17. The Future of Argument Mining with LLMs

Upcoming directions include:

Few-shot + retrieval-augmented argument classification
Multimodal argument mining (text + image + video)
Cross-lingual argument detection
Agentic LLMs that can participate in live debates and justify claims

LLMs like DeepSeek-R1 and GPT-4o may soon transform automated reasoning.

18. Limitations of the Study

Only English datasets were used
Evaluations rely on preexisting annotations (which may have bias)
Cost and latency of GPT-4o/DeepSeek inference not measured
Prompt tuning was manual, not learned

19. Conclusion

This comprehensive study demonstrates that LLMs are effective tools for argument classification, but their performance varies based on model architecture, prompt design, and task complexity.

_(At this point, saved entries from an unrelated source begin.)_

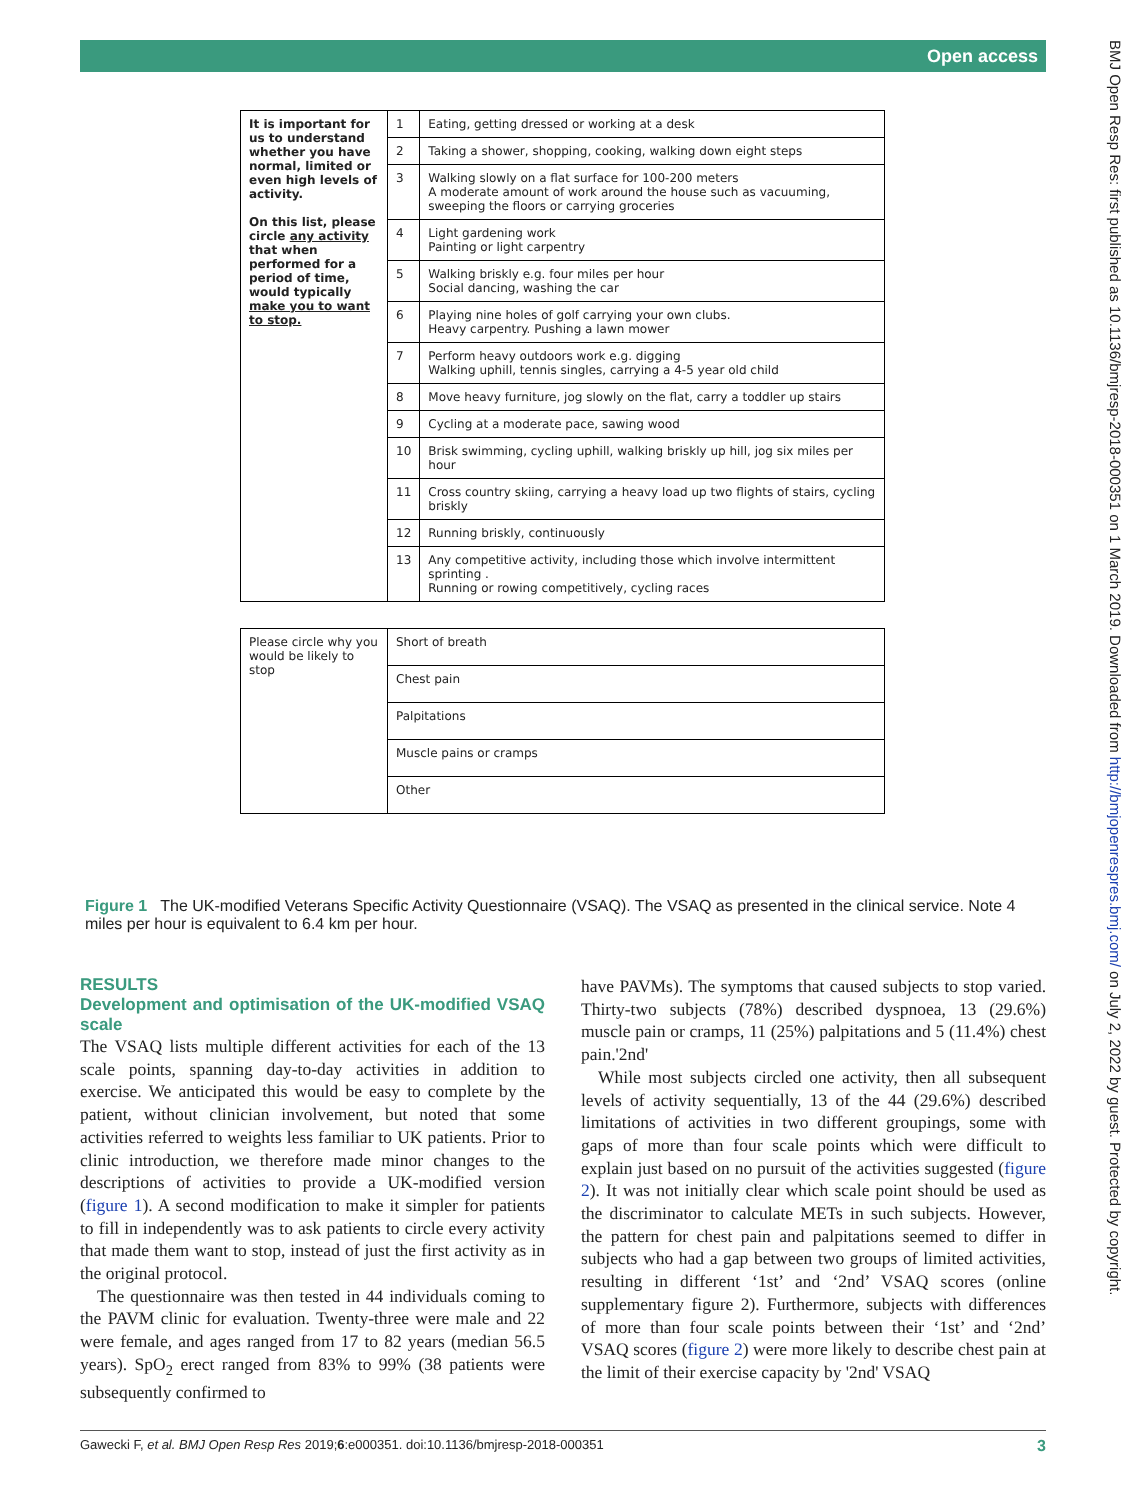Open access
BMJ Open Resp Res: first published as 10.1136/bmjresp-2018-000351 on 1 March 2019. Downloaded from http://bmjopenrespres.bmj.com/ on July 2, 2022 by guest. Protected by copyright.
| It is important for us to understand whether you have normal, limited or even high levels of activity. On this list, please circle any activity that when performed for a period of time, would typically make you to want to stop. | 1 | Eating, getting dressed or working at a desk |
| | 2 | Taking a shower, shopping, cooking, walking down eight steps |
| | 3 | Walking slowly on a flat surface for 100-200 meters A moderate amount of work around the house such as vacuuming, sweeping the floors or carrying groceries |
| | 4 | Light gardening work Painting or light carpentry |
| | 5 | Walking briskly e.g. four miles per hour Social dancing, washing the car |
| | 6 | Playing nine holes of golf carrying your own clubs. Heavy carpentry. Pushing a lawn mower |
| | 7 | Perform heavy outdoors work e.g. digging Walking uphill, tennis singles, carrying a 4-5 year old child |
| | 8 | Move heavy furniture, jog slowly on the flat, carry a toddler up stairs |
| | 9 | Cycling at a moderate pace, sawing wood |
| | 10 | Brisk swimming, cycling uphill, walking briskly up hill, jog six miles per hour |
| | 11 | Cross country skiing, carrying a heavy load up two flights of stairs, cycling briskly |
| | 12 | Running briskly, continuously |
| | 13 | Any competitive activity, including those which involve intermittent sprinting . Running or rowing competitively, cycling races |
| Please circle why you would be likely to stop | Short of breath |
| | Chest pain |
| | Palpitations |
| | Muscle pains or cramps |
| | Other |
Figure 1 The UK-modified Veterans Specific Activity Questionnaire (VSAQ). The VSAQ as presented in the clinical service. Note 4 miles per hour is equivalent to 6.4 km per hour.
RESULTS
Development and optimisation of the UK-modified VSAQ scale
The VSAQ lists multiple different activities for each of the 13 scale points, spanning day-to-day activities in addition to exercise. We anticipated this would be easy to complete by the patient, without clinician involvement, but noted that some activities referred to weights less familiar to UK patients. Prior to clinic introduction, we therefore made minor changes to the descriptions of activities to provide a UK-modified version (figure 1). A second modification to make it simpler for patients to fill in independently was to ask patients to circle every activity that made them want to stop, instead of just the first activity as in the original protocol.
The questionnaire was then tested in 44 individuals coming to the PAVM clinic for evaluation. Twenty-three were male and 22 were female, and ages ranged from 17 to 82 years (median 56.5 years). SpO<sub>2</sub> erect ranged from 83% to 99% (38 patients were subsequently confirmed to
have PAVMs). The symptoms that caused subjects to stop varied. Thirty-two subjects (78%) described dyspnoea, 13 (29.6%) muscle pain or cramps, 11 (25%) palpitations and 5 (11.4%) chest pain.'2nd'
While most subjects circled one activity, then all subsequent levels of activity sequentially, 13 of the 44 (29.6%) described limitations of activities in two different groupings, some with gaps of more than four scale points which were difficult to explain just based on no pursuit of the activities suggested (figure 2). It was not initially clear which scale point should be used as the discriminator to calculate METs in such subjects. However, the pattern for chest pain and palpitations seemed to differ in subjects who had a gap between two groups of limited activities, resulting in different ‘1st’ and ‘2nd’ VSAQ scores (online supplementary figure 2). Furthermore, subjects with differences of more than four scale points between their ‘1st’ and ‘2nd’ VSAQ scores (figure 2) were more likely to describe chest pain at the limit of their exercise capacity by '2nd' VSAQ
3 Gawecki F, et al. BMJ Open Resp Res 2019;6:e000351. doi:10.1136/bmjresp-2018-000351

GPT-4o leads in out-of-the-box classification.
DeepSeek-R1, with reasoning enhancements, dominates in complex tasks.
Prompt engineering remains a key lever for further improvement.

By identifying strengths, weaknesses, and opportunities, this paper lays the groundwork for better integration of LLMs in education, legal analysis, journalism, and AI agents for critical thinking.